4/10Les Gosses - Tome 14 - Bonjour l'angoisse

/ Critique - écrit par riffhifi, le 14/05/2008
Notre verdict : 4/10 - Oui oui, bonjour (Ecrivez votre critique)

Temps de lecture estimé de l'article : 2 minute(s) - 3 réactions

Les gags tout bêtes dans une famille moyenne, ça va bien deux minutes mais il n'y a pas de quoi en faire quatorze tomes. Surtout que côté dessin on a vite fait le tour.

Les Gosses, c'est une série dont Carabal s'occupe depuis 1996. On saluera la démarche inhabituelle de l'auteur, qui a consisté à faire grandir ses personnages en temps réel. Respectivement âgés de quatre et huit ans dans le premier tome, les frangins Romain et Cyril ont donc logiquement atteint 16 et 20 ans dans ce quatorzième volume, et se sont vus gratifiés il y a peu d'années d'une petite sœur appelée Lola (un prénom typique de petite sœur, mais vous verrez qu'à cinquante balais ça lui posera des problèmes).
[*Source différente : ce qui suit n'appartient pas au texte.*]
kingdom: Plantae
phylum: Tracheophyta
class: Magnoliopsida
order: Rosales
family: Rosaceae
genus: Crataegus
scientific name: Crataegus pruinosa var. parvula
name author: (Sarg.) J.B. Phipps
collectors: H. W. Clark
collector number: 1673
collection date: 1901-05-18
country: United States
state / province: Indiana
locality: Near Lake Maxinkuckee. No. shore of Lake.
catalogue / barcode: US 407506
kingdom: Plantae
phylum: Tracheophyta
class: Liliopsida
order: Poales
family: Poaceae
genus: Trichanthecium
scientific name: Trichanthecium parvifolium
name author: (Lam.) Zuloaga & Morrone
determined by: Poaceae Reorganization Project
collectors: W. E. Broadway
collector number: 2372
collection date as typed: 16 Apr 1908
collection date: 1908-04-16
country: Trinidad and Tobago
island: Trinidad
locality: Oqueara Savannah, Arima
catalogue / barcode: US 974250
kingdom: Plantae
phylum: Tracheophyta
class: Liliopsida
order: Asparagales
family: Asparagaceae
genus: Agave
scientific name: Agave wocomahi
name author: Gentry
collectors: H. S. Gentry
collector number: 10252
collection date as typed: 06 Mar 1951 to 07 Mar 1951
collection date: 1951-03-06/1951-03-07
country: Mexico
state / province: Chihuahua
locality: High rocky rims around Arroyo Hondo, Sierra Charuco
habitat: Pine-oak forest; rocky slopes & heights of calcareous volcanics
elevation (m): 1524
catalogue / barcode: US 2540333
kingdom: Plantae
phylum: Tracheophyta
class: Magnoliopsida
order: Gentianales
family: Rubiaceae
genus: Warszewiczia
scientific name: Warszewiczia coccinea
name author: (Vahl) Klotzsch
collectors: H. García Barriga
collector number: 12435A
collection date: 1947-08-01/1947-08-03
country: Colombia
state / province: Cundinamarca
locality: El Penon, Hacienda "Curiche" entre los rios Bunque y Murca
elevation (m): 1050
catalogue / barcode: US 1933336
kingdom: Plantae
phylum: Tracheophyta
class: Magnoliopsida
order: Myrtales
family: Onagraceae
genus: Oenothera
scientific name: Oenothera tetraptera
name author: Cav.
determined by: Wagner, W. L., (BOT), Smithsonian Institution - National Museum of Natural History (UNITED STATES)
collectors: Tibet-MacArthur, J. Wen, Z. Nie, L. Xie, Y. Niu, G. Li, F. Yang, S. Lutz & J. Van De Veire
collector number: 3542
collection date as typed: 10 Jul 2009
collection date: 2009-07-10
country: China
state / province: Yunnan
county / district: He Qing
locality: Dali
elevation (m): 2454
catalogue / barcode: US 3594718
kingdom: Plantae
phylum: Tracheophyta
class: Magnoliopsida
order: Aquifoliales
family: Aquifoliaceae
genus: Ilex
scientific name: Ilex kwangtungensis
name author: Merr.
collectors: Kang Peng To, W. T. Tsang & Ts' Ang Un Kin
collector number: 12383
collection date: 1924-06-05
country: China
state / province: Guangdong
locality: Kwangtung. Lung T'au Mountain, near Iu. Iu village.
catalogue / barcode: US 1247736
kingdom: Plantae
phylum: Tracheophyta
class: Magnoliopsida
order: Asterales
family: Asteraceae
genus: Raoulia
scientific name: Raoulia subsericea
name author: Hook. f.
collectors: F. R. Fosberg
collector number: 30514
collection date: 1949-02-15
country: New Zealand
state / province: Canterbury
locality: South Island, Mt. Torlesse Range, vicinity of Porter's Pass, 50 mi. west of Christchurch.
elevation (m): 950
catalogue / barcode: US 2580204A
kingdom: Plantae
L'humour des Gosses, consensuel et mou, a pour but essentiel de refléter la réalité des rapports familiaux. Les histoires en une page se succèdent (le format est immuable) sans grande conviction, sans volonté de construire une continuité interne (les gags ne se répondent pas) et sans inspiration comique démesurée (si vous souriez plus de quatre fois en lisant l'album c'est que vous êtes bon public, si vous riez à haute voix c'est que vous êtes bourré). Carabal cherche essentiellement
à saisir des instants du quotidien, et ne cache pas que sa série puise directement ses racines dans sa propre vie familiale. Alors effectivement, on peut se reconnaître dans l'adulte que l'on est ou l'adolescent qu'on a été, quoique l'aîné paraisse un peu attardé du haut de ses 20 ans, et nécessite probablement un coup de pied aux fesses pour décoller un peu plus souvent du salon de ses parents. C'est d'ailleurs un reproche global que l'on peut faire aux Gosses : le décor et l'action sont presque exclusivement limités à l'appartement parental, à de très rares excursions près à la plage ou au supermarché. On objectera que la série a pour objet les rapports parents-enfants, et qu'on verserait dans le hors-sujet à visiter l'école ou le cercle d'amis de chacun des rejetons. Peut-être, mais le huis-clos finit par faire tourner en rond les personnages comme les idées. Vivement que le plus vieux des gamins parte habiter dans son appart', se marie, fasse des gamins à son tour. Car on espère que Carabal n'osera pas reprendre la saga à zéro avec une nouvelle génération...

Les dessins, dont le style fait largement penser à l'Agrippine de Claire Brétécher, sont sympathiques mais loin de se suffire à eux-mêmes. Donc à moins d'avoir établi un lien personnel très fort avec Cyril, Romain et leurs parents ces douze dernières années, on passera sans problème à côté de ce nouvel opus sans y toucher.

Dans la même veine, on préfèrera ce mois-ci le tome 1 de Pico Bogue chez Dargaud : à défaut d'être hilarant, il présente le double avantage d'un visuel plus chaleureux et d'un réservoir d'idées encore intact.